← Back to project top Project Evolution

The v1.9–v1.10 Milestone

The founding idea has always been see entities, not coordinates. v1.9 and v1.10 carry it to the two surfaces that resisted it longest: the browser DOM — now targeted by meaning, not by CSS selector — and the apps with no accessible surface at all, where a single act now confirms its own result and points at what to do next.

graph LR
    subgraph v140["v1.4: Delivery verified"]
        G[Delivery verification]
    end

    subgraph v1518["v1.5–v1.8: Completion & reach"]
        K[terminal exit code]
        J[excel VBA bridge]
    end

    subgraph v19["v1.9: Target by meaning"]
        N[browser by text / role / label]
        O[modal-aware clicks]
    end

    subgraph v110["v1.10: Confirm in one call"]
        P[roiCapture on visual-only]
        Q[changed-region crop + preview]
    end

    v140 --> v1518 --> v19 --> v110

    classDef stable fill:#e8f1ff,stroke:#3b6db3,color:#183257;
    classDef fresh fill:#d7f2ed,stroke:#1f8a70,color:#0e3b30;
    class G,K,J stable;
    class N,O,P,Q fresh;
The shift

Two surfaces still addressed by location, not meaning.

By v1.8 the act-and-observe loop was trustworthy: a click reached a live target, a command's completion and exit code were known, and visual verification no longer raced. Two friction points remained, at opposite ends of the spectrum. On the browser, targeting was still positionalbrowser_click took a CSS selector, a brittle structural path that breaks the moment the markup shifts. And on a visual-only target — an Electron or PWA app, a game, a custom-drawn canvas, a Remote Desktop window — confirming an act meant leaving it: a separate desktop_state and screenshot, then a re-desktop_discover.
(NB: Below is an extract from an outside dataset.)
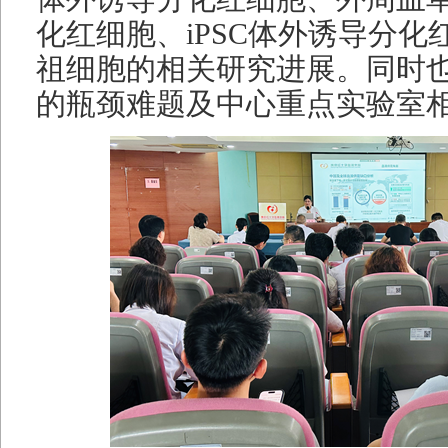
化红细胞、iPSC体外诱导分
祖细胞的相关研究进展。同时
的瓶颈难题及中心重点实验室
Three round-trips to confirm one click.

Key Evolution: Target by meaning (v1.9)

Semantic targeting reaches the browser.

v1.9 lets the browser tools name an element by what it means instead of where it sits in the markup:

browser_click({ by: "text", pattern: "Sign in" })
browser_fill({ by: "ariaLabel", pattern: "Search", value: "mcp" })

by accepts text, role, or ariaLabel; pattern is what to match. The resolver gathers every candidate, and if exactly one matches it acts — if several match, it stops and reports the ambiguity rather than clicking a guess. The same release teaches the browser to tell a real modal dialog from an ordinary navigation drawer: browser_overview reports a machine-readable modal state, and browser_click refuses to click through a blocking dialog onto its backdrop. It is "see entities, not coordinates," finally applied to the surface that always had the entities.
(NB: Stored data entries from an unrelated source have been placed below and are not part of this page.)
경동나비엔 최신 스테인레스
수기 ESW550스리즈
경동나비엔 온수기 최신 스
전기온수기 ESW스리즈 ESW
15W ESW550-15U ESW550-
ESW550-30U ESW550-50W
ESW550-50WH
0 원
Key Evolution: Confirm in one call (v1.10)

A visual-only act that confirms itself.

v1.10 turns to the other extreme — the targets with no structure to address. When you act on a visual-only target, a successful desktop_act can now bundle a roiCapture straight into its response:

desktop_act({ lease, action: "click", returnCapture: "on-change" })
// → { ok: true, diff: [ … ],
//     roiCapture: { somImage, entities, roi, source } }
  • somImage — a base64 PNG cropped to just the region that changed, not the whole window, so you can see the result of your action.
  • entities — a lightweight, read-only preview of the labels and controls now visible in that region: the next targets, surfaced without a separate discover.
  • roi / source — where the crop came from.

That folds the old three round-trips — act, then desktop_state, then screenshot — into one call. A returnCapture option controls it: "on-change" (the default for visual-only targets) attaches the capture only when the screen actually changed; "always" attaches it on any successful act; "never" suppresses it. The preview entities carry no lease — they are a preview, not a handle — so you re-run desktop_discover to act on one, exactly as before.

What keeps it honest

Scoped to where it pays, and never a false alarm.

It is scoped to visual-only targets: on a structured target — a browser tab over the DevTools Protocol, an accessibility-rich native window — no roiCapture is attached, because there desktop_state and desktop_discover are cheaper and exact. Spending pixels there would be a regression, not a feature.

And the act's semantic diff stays correct even though the changed region is re-read visually: a stable on-screen label is never reported as having vanished, because the diff is judged against what was already discovered rather than re-read from a tight crop.

Compatibility

Additive, and scoped to where it pays.

The browser by/pattern targeting is new input on existing tools; the selector path is unchanged. roiCapture is additive — it only adds a field, never alters an existing one. On a visual-only target it is on by default for a visible change (returnCapture:"on-change"); pass returnCapture:"never" to suppress it and keep the prior payload, or "always" to force it. On structured targets it never appears, so those responses are unchanged — the heavier capture is computed only in the regime that has no cheaper truth.